Вхожу в спальню. Настенного выключателя нет. Лампа стоит на комоде рядом с кроватью. В комнате темно. Закрываю глаза. Делают ли так другие? Закрывают ли глаза, входя в темную комнату? Это просто глупая причуда? Или мое поведение имеет психологическую подоплеку, которая как-то называется и где-то описана? Есть разум, и есть мозг. Стою и думаю об этом.
Тащусь за Россом по залам библиотеки Моргана – мы пришли рассматривать корешки книг XV века. Отец стоит перед выставочным стендом, уставившись на украшенную драгоценными камнями обложку Евангелия из Линдау. Россу удалось получить доступ на второй и третий ярусы и галереи – после рабочего дня; мы карабкаемся по потайной лестнице, перешептываемся, проходя мимо ореховых книжных шкафов с инкрустацией. Библия Гуттенберга, другие книги – на полках, за перекрестьем изящной решетки, один век сменяется другим.
Вот таким был отец. А какой была моя мать?
Мэдлин Сиберт из маленького городка на юге Аризоны. Где на почтовой марке – только кактус, так она говорила.
Мама вешает пальто на плечики, поворачивает крючок, чтоб можно было их нацепить на дверцу шкафа. Проводит роликом по спинке пальто. Мне приятно наблюдать за ней, потому, наверное, что, думается, мама находит какое-то нехитрое удовольствие в этом обычном действии – накинуть пальто на плечики, предусмотрительно развесить на дверце шкафа и роликом собрать прилипшие ворсинки.
Как сформулировать, что такое ворсинка, думаю я.
Что такое плечики. И пробую сформулировать. Такие эпизоды врезаются в память и застревают – среди прочих странноватых реликвий юности.

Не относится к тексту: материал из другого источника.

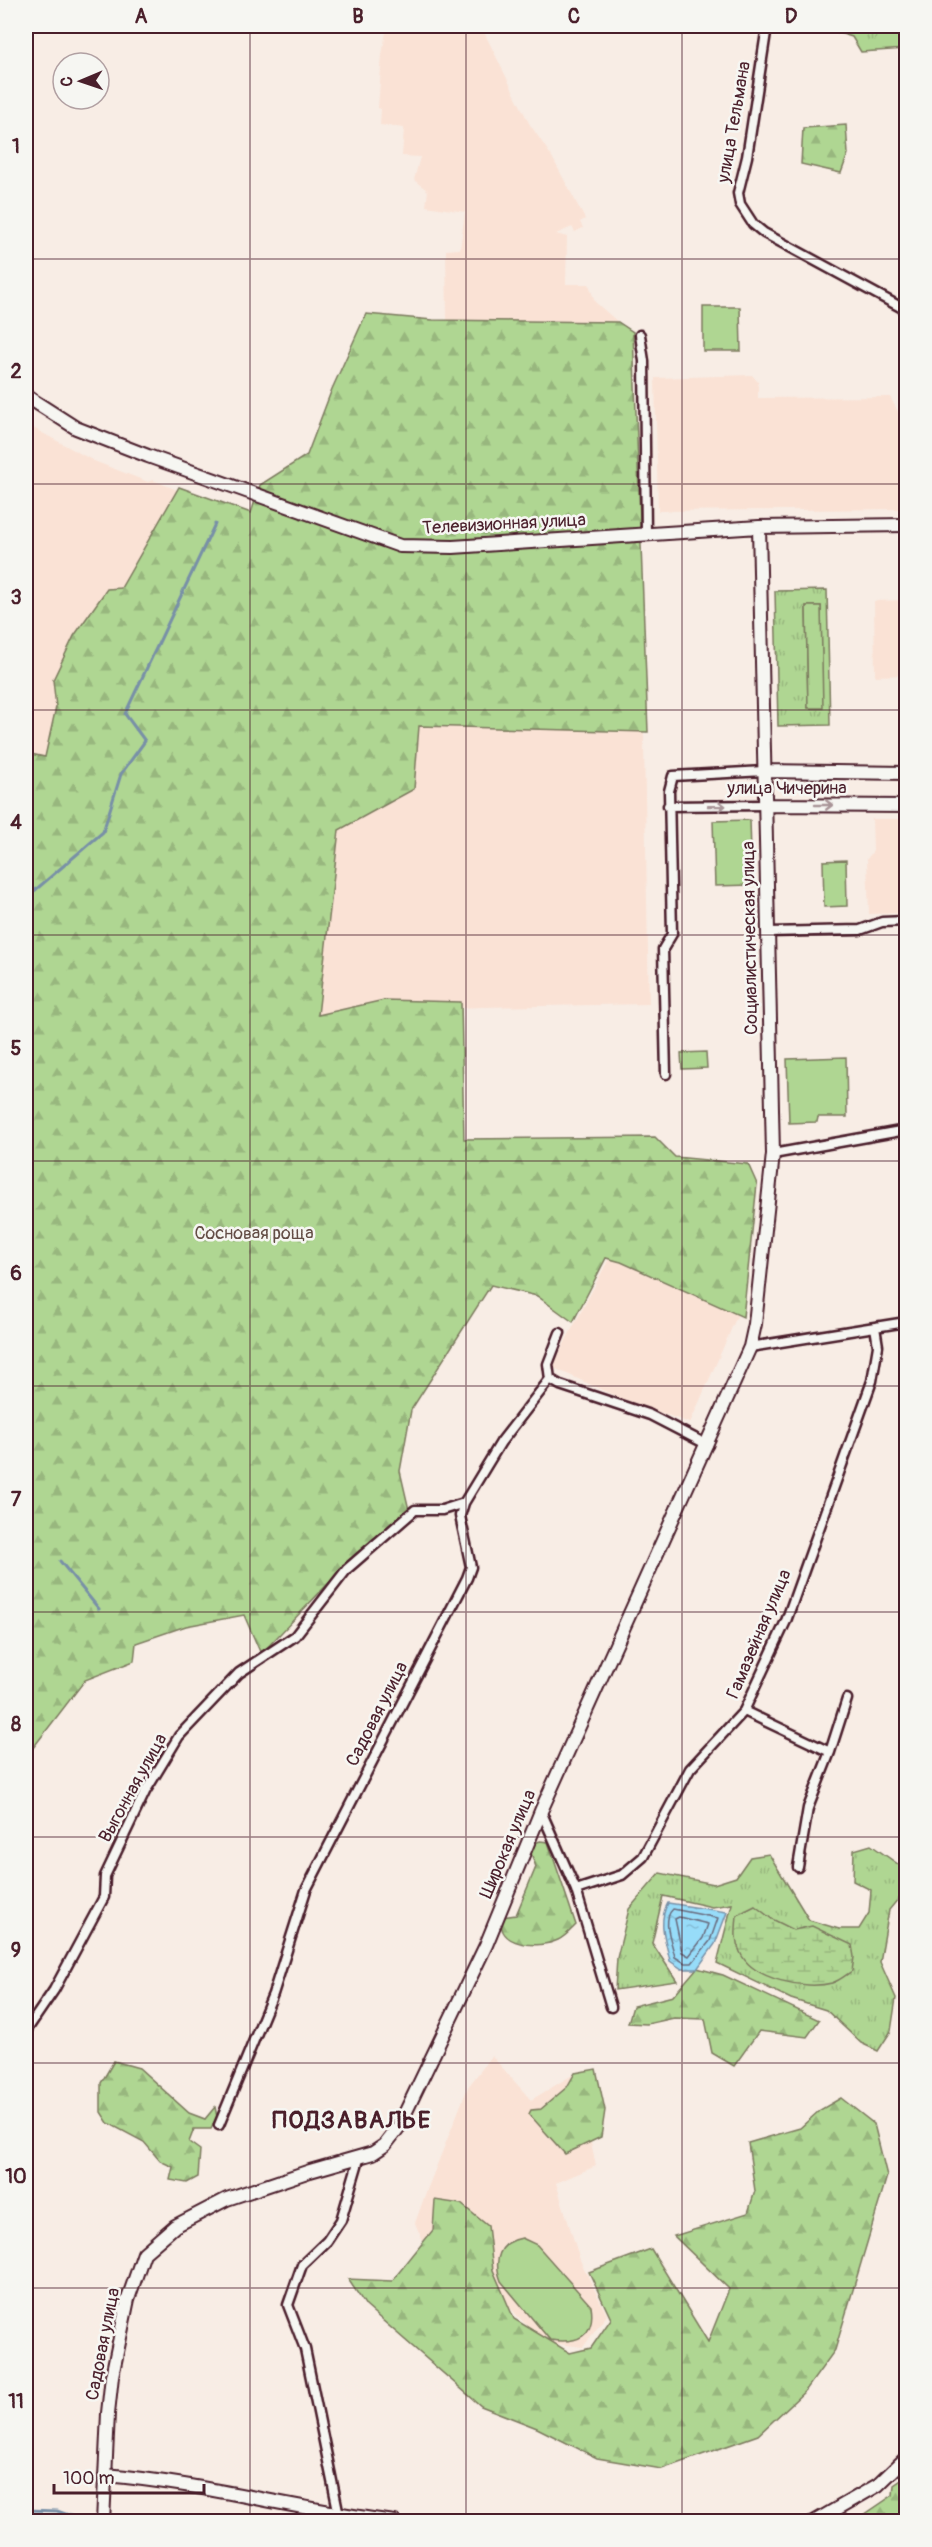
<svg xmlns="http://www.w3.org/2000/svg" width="932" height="2547" viewBox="0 0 932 2547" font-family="Pangolin,sans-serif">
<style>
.built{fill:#fae2d5}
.grass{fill:url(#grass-tufts);stroke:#7c7a5e;stroke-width:1.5;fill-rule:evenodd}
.forest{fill:url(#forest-firs);stroke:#7c7a5e;stroke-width:1.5}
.wetland{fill:url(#wetland-marsh);stroke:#7c7a5e;stroke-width:1.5}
.park{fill:#afd692;stroke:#7c7a5e;stroke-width:1.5}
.water{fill:url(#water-ripples);stroke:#7890a7;stroke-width:1.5}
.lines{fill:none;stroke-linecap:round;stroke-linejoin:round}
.shore{stroke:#696b7d;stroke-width:1.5}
.stream{stroke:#7890a7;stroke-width:3}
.street-casing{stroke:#4a1f2b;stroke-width:13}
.secondary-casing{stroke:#4a1f2b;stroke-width:16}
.street{stroke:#f6f6f2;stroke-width:8}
.secondary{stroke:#f6f6f2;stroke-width:12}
.oneway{stroke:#a99598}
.grid{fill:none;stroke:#4a1f2b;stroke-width:1.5;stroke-opacity:0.55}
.labels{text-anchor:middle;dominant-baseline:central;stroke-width:5;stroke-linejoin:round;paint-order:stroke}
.street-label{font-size:18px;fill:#4a1f2b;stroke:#f6f6f2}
.park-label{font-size:18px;fill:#634d45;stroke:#f6f6f2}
.district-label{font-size:24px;font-weight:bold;letter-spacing:1.5px;fill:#4a1f2b;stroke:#f6f6f2}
.neatline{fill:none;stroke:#4a1f2b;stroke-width:2}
.grid-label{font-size:20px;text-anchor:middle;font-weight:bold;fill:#4a1f2b}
</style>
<defs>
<pattern id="grass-tufts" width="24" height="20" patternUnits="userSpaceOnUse" patternTransform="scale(1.5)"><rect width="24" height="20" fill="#afd692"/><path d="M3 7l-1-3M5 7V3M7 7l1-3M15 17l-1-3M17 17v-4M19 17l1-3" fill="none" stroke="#98b77e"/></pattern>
<pattern id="forest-firs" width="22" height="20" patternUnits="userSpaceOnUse" patternTransform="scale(1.5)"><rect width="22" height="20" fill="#afd692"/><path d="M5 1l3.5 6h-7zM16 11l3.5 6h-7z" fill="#98b77e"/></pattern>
<pattern id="wetland-marsh" width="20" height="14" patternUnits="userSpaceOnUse" patternTransform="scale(1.5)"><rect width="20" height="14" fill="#afd692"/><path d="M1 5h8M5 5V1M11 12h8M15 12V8" fill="none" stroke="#98b77e"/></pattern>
<pattern id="water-ripples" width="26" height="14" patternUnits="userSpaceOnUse" patternTransform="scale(1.5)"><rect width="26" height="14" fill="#97dcf9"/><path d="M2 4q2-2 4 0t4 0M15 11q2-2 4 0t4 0" fill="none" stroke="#84bcd6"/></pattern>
</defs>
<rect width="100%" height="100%" fill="#f8ede5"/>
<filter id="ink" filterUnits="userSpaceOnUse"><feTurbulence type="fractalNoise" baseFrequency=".0167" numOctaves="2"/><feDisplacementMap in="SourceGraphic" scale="12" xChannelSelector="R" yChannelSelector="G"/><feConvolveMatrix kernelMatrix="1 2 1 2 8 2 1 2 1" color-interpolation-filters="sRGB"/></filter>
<g filter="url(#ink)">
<path class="built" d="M387,26H481L529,123L552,157L585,219L580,222L583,228L575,232L572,227L556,234L567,237L566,284H589L595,302L618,322L447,321L446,250L460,249L465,212L426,206L428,191L414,180L420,157L402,156L404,128L380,125L381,109L378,108L382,55Z
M752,375L758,382V398L890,397L906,426V509L658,511L655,378Z
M26,424L94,461L148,482L153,480L177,490L121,588L53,680L56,707L45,758L26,753Z
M400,583L643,692L649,1004L482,1007L371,1012L309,1017L328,805Z
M906,600V675L875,676L874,601Z
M872,819H906V913L869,914L867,859L873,851Z
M634,1211L741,1307L690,1423L622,1399L552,1367Z
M492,2056L531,2100L579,2071L585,2116L596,2166L556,2183L580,2260L607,2315L583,2347L542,2342L472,2267L430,2258L415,2223L425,2195L468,2087Z"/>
<path class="grass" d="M817,26H906V49L861,52L852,37Z
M827,590L830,725L778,726L775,591ZM806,606H821L822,708H808Z
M871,1845L906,1870V1899L903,1893L889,1910L880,1962L896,1998L891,2031L878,2051L861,2043L826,2010L791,1999L717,1963L732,1904L712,1907L663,1896L652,1943L677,1981L615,1990L617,1958L629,1909L660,1873L714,1884L736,1877L750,1857L769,1854L809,1920L839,1929H859L869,1913L871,1890L853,1881L854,1850Z"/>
<path class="forest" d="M846,125L848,154L841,173L801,164L803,128Z
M366,314L433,320L618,322L633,332L648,732L419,726L414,789L339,830L318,1015L384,1000L461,1002L464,1139L655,1137L675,1157L748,1164L757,1184L743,1317L621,1262L606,1258L573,1322L537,1296L491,1285L411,1410L400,1471L409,1510L343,1568L261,1654L244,1615L186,1626L136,1643L134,1661L85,1680L26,1757V753L45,757L56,707L53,680L74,636L107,589L121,588L179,487L251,513L260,485L307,455L332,389Z
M540,1841L548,1842L576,1925C571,1930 565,1937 558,1940C539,1949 495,1947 502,1917L516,1915L536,1867L531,1853L533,1844Z
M697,1968L723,1975L819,2020L807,2037L759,2031L734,2066L712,2053L705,2019L674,2018L647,2024L628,2023L633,2006L673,1996Z
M114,2061L139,2068L189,2113L205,2119L215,2107L217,2117L211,2129H194L189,2142L200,2150L198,2177L187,2183L170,2180L173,2167L160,2161L144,2142L108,2123L101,2112V2083Z
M596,2069L605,2110L601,2137L565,2154L529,2114L531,2110L541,2109L567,2087L575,2073Z
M841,2098L874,2124L887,2176L835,2350L806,2390L758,2435L662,2469L597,2458L537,2428L481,2406L366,2306L348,2279L392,2281L433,2230L435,2200L461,2204L488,2226L493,2270L514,2319L570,2353L591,2348L611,2319L589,2272L651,2249L708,2342L729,2289L674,2236L748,2213L755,2191L748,2143L800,2128L820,2110Z
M906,2477V2521H855L893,2495L894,2485Z"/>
<path class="wetland" d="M755,1906L772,1919L794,1930L812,1926L852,1945L854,1957L852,1971C846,1975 839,1981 832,1983C806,1990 752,1980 740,1952C734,1939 736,1929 737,1915Z"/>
<path class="park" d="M703,307H740L741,351H703Z
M806,606H821L823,708H808Z
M750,820L752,885L715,886L713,821Z
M846,860L847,906L824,907L823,861Z
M706,1052L707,1068L682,1069L681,1053Z
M846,1057L847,1117H818L817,1122L789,1123L787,1059Z
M522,2238L537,2245L591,2306C596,2337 577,2344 550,2340L501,2281C493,2260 499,2242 522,2238Z"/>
<path class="water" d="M668,1903L727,1912L715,1944L697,1969H682L670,1961C666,1941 657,1922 668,1903Z"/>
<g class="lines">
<path class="shore" d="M673,1909L718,1918L710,1941L692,1963H685L675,1957C672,1942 661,1920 673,1909Z
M679,1917L708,1924L703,1938L689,1956L682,1952L675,1919Z"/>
<path class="stream" d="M26,898L103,832L121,774L145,741L125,714L215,524
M60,1561L99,1609
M26,2510L57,2511L88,2522"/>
<g class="street-casing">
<path id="street" d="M767,26L747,157L738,193L740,204L753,224L764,233L906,310
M640,335L644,361L646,533
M668,806L765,805
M768,932L860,930L882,922L906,921
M666,1074L663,949L672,934L669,791L673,776L764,771
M773,1154L906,1130
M750,1347L906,1322
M550,1379L560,1385L650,1415L708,1445
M744,1711L830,1752
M541,1811L576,1890L611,2007
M798,1867L808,1808L830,1752L847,1699
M576,1890L622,1875L643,1857L690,1769L744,1711L786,1621L872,1381L878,1346L875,1327
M26,2031L54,1990L104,1897L105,1876L145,1792L179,1736L239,1673L295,1636L347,1569L415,1510H442L464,1503
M219,2125L273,1994L306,1890L467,1578L471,1567L460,1516L464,1503L501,1442L550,1379L548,1364L560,1333
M339,2515L305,2349L288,2305L302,2265L327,2241L341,2220L359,2159"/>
</g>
<g class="secondary-casing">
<path id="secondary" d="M26,396L76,428L148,456L400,546L453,547L759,527L906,525
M764,771L906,773
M765,805L906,806
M105,2475C203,2483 298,2510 395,2522
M103,2522L108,2413L112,2376L128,2299L144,2253L175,2226L227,2199L310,2171L373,2153L385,2145L398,2128L486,1945L541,1811L750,1347L755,1324L773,1154L759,527
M814,2522L878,2485L906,2458"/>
</g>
<use href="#street" class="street"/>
<use href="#secondary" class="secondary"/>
</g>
<defs><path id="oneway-shaft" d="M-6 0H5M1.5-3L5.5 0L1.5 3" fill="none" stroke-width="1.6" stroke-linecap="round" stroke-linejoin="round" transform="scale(1.5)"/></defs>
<g class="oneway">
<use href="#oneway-shaft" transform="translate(824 805)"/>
<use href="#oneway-shaft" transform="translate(717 806) rotate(-1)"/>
</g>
</g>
<path class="grid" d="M250,26V2522M466,26V2522M682,26V2522M26,259H906M26,484H906M26,710H906M26,935H906M26,1161H906M26,1386H906M26,1612H906M26,1837H906M26,2063H906M26,2288H906"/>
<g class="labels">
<g class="street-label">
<text transform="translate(734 122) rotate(-80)">улица Тельмана</text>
<text transform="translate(504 524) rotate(-3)">Телевизионная улица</text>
<text x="787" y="788">улица Чичерина</text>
<text transform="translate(750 938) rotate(-91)">Социалистическая улица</text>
<text transform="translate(759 1634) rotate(-67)">Гамазейная улица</text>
<text transform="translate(377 1714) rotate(-63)">Садовая улица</text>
<text transform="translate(133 1788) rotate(-61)">Выгонная улица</text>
<text transform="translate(508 1844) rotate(-67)">Широкая улица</text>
<text transform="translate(103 2344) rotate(-79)">Садовая улица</text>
</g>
<g class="park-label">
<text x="254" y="1233">Сосновая роща</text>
</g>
<g class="district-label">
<text x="352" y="2120">ПОДЗАВАЛЬЕ</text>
</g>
</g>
<rect width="932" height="2547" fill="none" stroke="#f6f6f2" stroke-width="66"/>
<g transform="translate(81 81) rotate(268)"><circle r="28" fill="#f6f6f2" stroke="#b1a0a2" stroke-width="1.5"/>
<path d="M0-4.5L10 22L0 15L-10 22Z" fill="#4a1f2b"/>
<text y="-9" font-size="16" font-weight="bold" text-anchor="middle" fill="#4a1f2b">С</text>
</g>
<path d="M54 2484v9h150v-9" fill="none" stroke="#4a1f2b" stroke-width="3"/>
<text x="63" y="2484" font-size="18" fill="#4a1f2b" stroke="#f6f6f2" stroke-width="4.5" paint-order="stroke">100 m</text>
<rect x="33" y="33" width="866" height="2481" class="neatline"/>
<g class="grid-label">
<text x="141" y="23">A</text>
<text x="358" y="23">B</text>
<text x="574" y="23">C</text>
<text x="791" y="23">D</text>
<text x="16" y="153">1</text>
<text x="16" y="378">2</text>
<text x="16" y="604">3</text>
<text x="16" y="829">4</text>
<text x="16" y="1055">5</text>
<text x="16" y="1280">6</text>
<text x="16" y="1506">7</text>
<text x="16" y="1731">8</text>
<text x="16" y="1957">9</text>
<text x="16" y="2183">10</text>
<text x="16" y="2408">11</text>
</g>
</svg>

Я приходил в библиотеку еще несколько раз – в рабочее время, на первый этаж, где гобелен над камином, но отцу ничего не сказал.
6
Трое мужчин сидят по-турецки на циновках, позади – только небо. На них просторные одежды, неодинаковые, двое склонили головы, один смотрит прямо перед собой. Возле каждого стоит широкий сплюснутый сосуд – то ли бутыль, то ли жестянка. А у двоих еще по свече в простом подсвечнике. Один за другим, слева направо – кажется, это выходит случайно, – они берут свои бутыли и какой-то жидкостью поливают грудь, руки, ноги. Затем двое закрывают глаза, медленно обливают себе головы и лица. Третий – посередине – подносит бутыль к губам и пьет. Я вижу, как искажается его лицо, непроизвольно он открывает рот, чтобы выпустить пары – керосина, бензина, а может, лампового масла. Остатки выливает себе на голову и ставит бутыль на землю. И остальные ставят. Те, что сидят по бокам, подносят горящие свечи к своим рубашкам, потом к штанам, а средний достает коробок со спичками из нагрудного кармана, чиркает раз, другой, третий и наконец высекает пламя.
Я отступил от экрана. Увидев, как изменился в лице этот мужчина, когда керосин прошел по пищеводу ему в самое нутро, я и сам скривился, да так и стоял. Горящие люди с открытыми ртами реяли надо мной. Я отступил еще. Бесформенные, беззвучно кричащие фигуры.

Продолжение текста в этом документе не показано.